The venom flows and so do the violent body blows in this tale of two brothers and their alcoholic father.  The three, long estranged, comprise nothing like a nuclear family.  Atomic is more like it; blasted apart by a painful past that split them up into fragments, now sharing only DNA and a bitter history.

Tommy (Tom Hardy) left with his mother, who then died a slow, painful death after a prolonged illness.  Brendan stayed behind, unwilling to leave his girlfriend, now wife Tess (Jennifer Morrison).  Paddy, an alcoholic ex-boxer with an abusive past, still endures the wrath of both of his sons.

Brendan, now a physics teacher and Tommy, an ex-Marine, are at odds over the decisions they made as teens.  Tommy has the biggest chip on his shoulder than either of the other two men and sets them all on a collision course when he returns to Pittsburgh seeking Paddy to train him for the upcoming SPARTA mixed martial arts contest.  The huge purse is five million dollars to a single winner.

Tommy seethes with rage at his father, even changing his last name to Riordan; the family name is Condon.  He wants training but no explanations, apologies, excuses, or fresh starts from Paddy.

Brendan’s home is in foreclosure and one of his daughters has an expensive medical condition.  His job teaching high school physics is threatened when his side job as an MMA fighter in a strip club parking lot (which he does for the extra money) is revealed at the high school.  Desperate, he turns to training for the SPARTA purse himself.

The two brothers train separately, each ignorant of the other’s plans until they get much closer to cage time.  Brendan is the underdog, Tommy is the unstoppable sensation.  Tommy’s mysterious past (and a current motivation) is revealed by the press.  He’s not talking to anyone but possesses a strident aggression fueled by a coiled inner rage.

Brendan’s desperation propels him to punch and kick his way to the final bout where he will have to face…I’m sure you can see where this will end up, but there’s still the outcome to uncover.

Paddy is in achingly close proximity to both sons but light years away from reaching either of them.  The lonely old man drives a big Lincoln and listens to Herman Melville’s Moby Dick on a taped audio book.   Instead of reaping the rewards of old age, he is vilified for past cruelties and banned from meeting Brendan’s wife and kids.  His sorrow is like a dead weight he can never remove.
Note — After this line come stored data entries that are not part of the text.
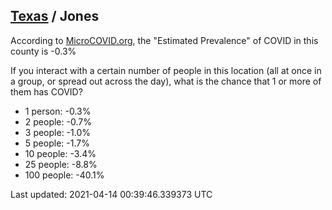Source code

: 
## [Texas](/united-states/texas) / Jones

According to [MicroCOVID.org](http://microcovid.org),
the "Estimated Prevalence" of COVID in this county is -0.3%

If you interact with a certain number of people in this location
(all at once in a group, or spread out across the day), what is the chance that
1 or more of them has COVID?

- 1 person: -0.3%
- 2 people: -0.7%
- 3 people: -1.0%
- 5 people: -1.7%
- 10 people: -3.4%
- 25 people: -8.8%
- 100 people: -40.1%

Last updated: 2021-04-14 00:39:46.339373 UTC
Reeling from the one-two punch of both his sons’ hatred, Paddy falls off wagon one night and howls his remorse in an anguished monologue about how Captain Ahab’s missteps took a terrible toll on his ship and crew.  It is apparent that he’s talking about the mangled relationships in his life.

You can expect vicious cage battles, head blows, kicks and punches that are the standard regalia of MMA, but it’s the quiet moments that speak the loudest.  Each of the men is torn, although Tommy fights hard, both internally and externally not to show it.  Brandon’s face is a map of determination and worry.  Paddy possesses the visage of the boxer he once was, with furrows added for each time he let his family down.

Nick Nolte is a shoo-in for an Oscar nod, with Tom Hardy right behind.  Joel Edgerton’s character is the most sympathetic of the three; he’s able to make his “good guy” kick ass with conflicted emotions.  It is one of the triumphs of the film that a Brit (Hardy) and an Aussie (Edgerton) come together to play two warring brothers from Pittsburgh and we buy it.  Professional wrestling fans will recognize Kurt Angle as one of the Sparta contestants.

Director Gavin O’Connor (Miracle) co-wrote the screenplay with Anthony Tambakis and Cliff Dorman; he takes care to showcase the small interactions that fuel relationships, whether painful, confusing, or joyous.  Fight scenes draw viewers into the vicious intimacy of MMA, heightened further by the blood feud and background of the splintered family unit.

Real life is full of the wounds that only a family knows how to inflict upon itself.  If the brothers had never stepped into a ring there’d still be enough emotional combat in Warrior to make its title viable.